Prenez le temps d’écouter ce que la personne a à dire. Cette réunion peut servir d’électrochoc, et vous avez vraiment intérêt à aboutir à un accord mutuel, dans lequel vous direz que vous remettez à plus tard la mise en application d’une solution. Tout le monde y gagnera si la personne réussit à se reprendre et à faire évoluer la situation dans la bonne direction d’elle-même.
Par contre, si vous n’arrivez pas à un tel accord, discutez ensemble des solutions possibles. Laissez-vous la possibilité de réfléchir de nouveau à une solution que vous aviez écarté.

Au final, il faut être sûr de vous au moment d’appliquer la solution choisie. Pensez au bien de l’entreprise et de tous ses employés, tout en restant fondamentalement humain. Ce n’est pas facile, et c’est une situation stressante à vivre.

Mon expérience

Je ne peux que le répéter encore et encore : Lorsqu’une personne semble poser problème, ce n’est pas forcément rédhibitoire. Il ne faut pas voir un « nocif » derrière chaque personne qui se permet d’exprimer son individualité.

J’ai connu un collègue qui avait un comportement très peu professionnel à une époque. Nos patrons ont longtemps été tenté de le virer, mais ils ont eu l’intelligence de réorganiser les équipes de manière à ce qu’il puisse révéler son plein potentiel. Il en est ressorti transformé, et ce fut positif pour l’entreprise et pour lui-même.

J’ai vu aussi des personnes qui avaient l’étonnante capacité de pouvoir ralentir des projets entiers à elles seules, et cela fragilisait l’ensemble de l’entreprise. Ces gens sont souvent des nocifs qui finissent par partir d’eux-même, mais il faut les déceler suffisamment tôt pour les pousser vers la sortie.

Le nocif indéboulonnable

La situation la plus compliquée arrive lorsque le nocif fait partie de l’encadrement. Lorsque c’est votre supérieur qui est nocif, vous êtes dans les problèmes jusqu’au cou.

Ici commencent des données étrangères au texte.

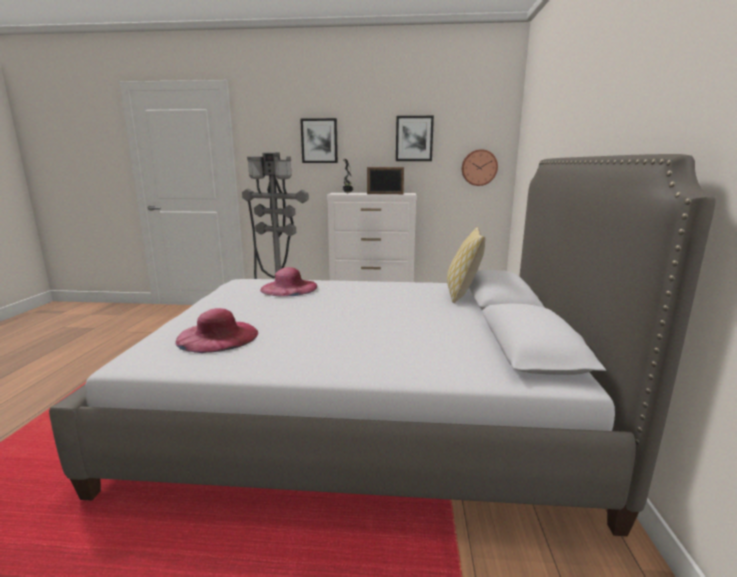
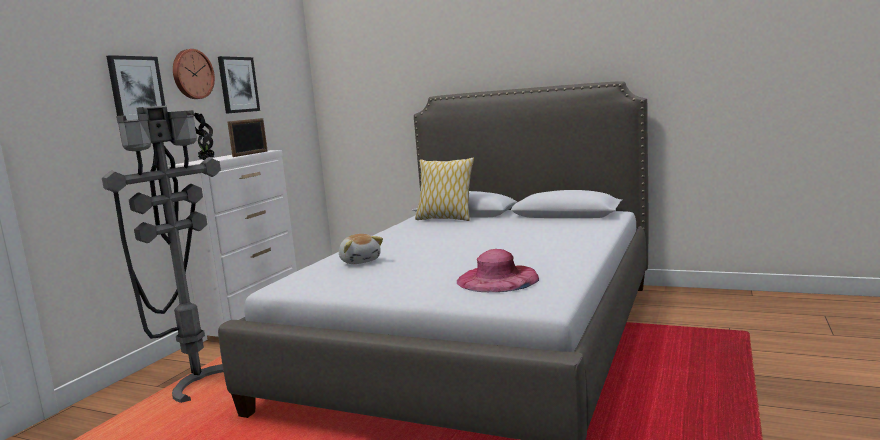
camera: 70 degrees left, 5 degrees down
(289, 288) = (360, 261): pink hat -> plush toy
(479, 167) = (293, 115): wall clock -> wall clock (192, 74)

Si vous avez de la chance, il sera suffisamment ouvert pour que vous puissiez lui en parler à demi-mots. Sinon, vous avez peut-être la possibilité d’en appeler directement à sa hiérarchie.

Mais dans la plupart des cas : fuyez !

Le nocif en période d’essai

Il existe un cas très particulier, celui de la personne qui se révèle nocive alors qu’elle vient juste d’être embauchée.
Il existe des personnes qui ont la faculté d’entourlouper les recruteurs, d’adapter finement leur discours en se faisant passer pour le candidat idéal. Souvent, cela peut aboutir à un recrutement moyen mais acceptable. Mais des fois, vous vous retrouvez avec un véritable nocif, qui n’apportera rien de bon.
Les périodes d’essai servent justement à résoudre de tels cas. C’est un moment difficile humainement, mais une situation de ce genre doit être réglée le plus vite possible. Plus vous attendrez, plus cela sera difficile : l’entreprise devra trouver un remplaçant et le former, l’employé devra rechercher un nouveau poste.
Il vaut mieux mettre fin à une période d’essai au bout d’une semaine qu’au bout de trois mois.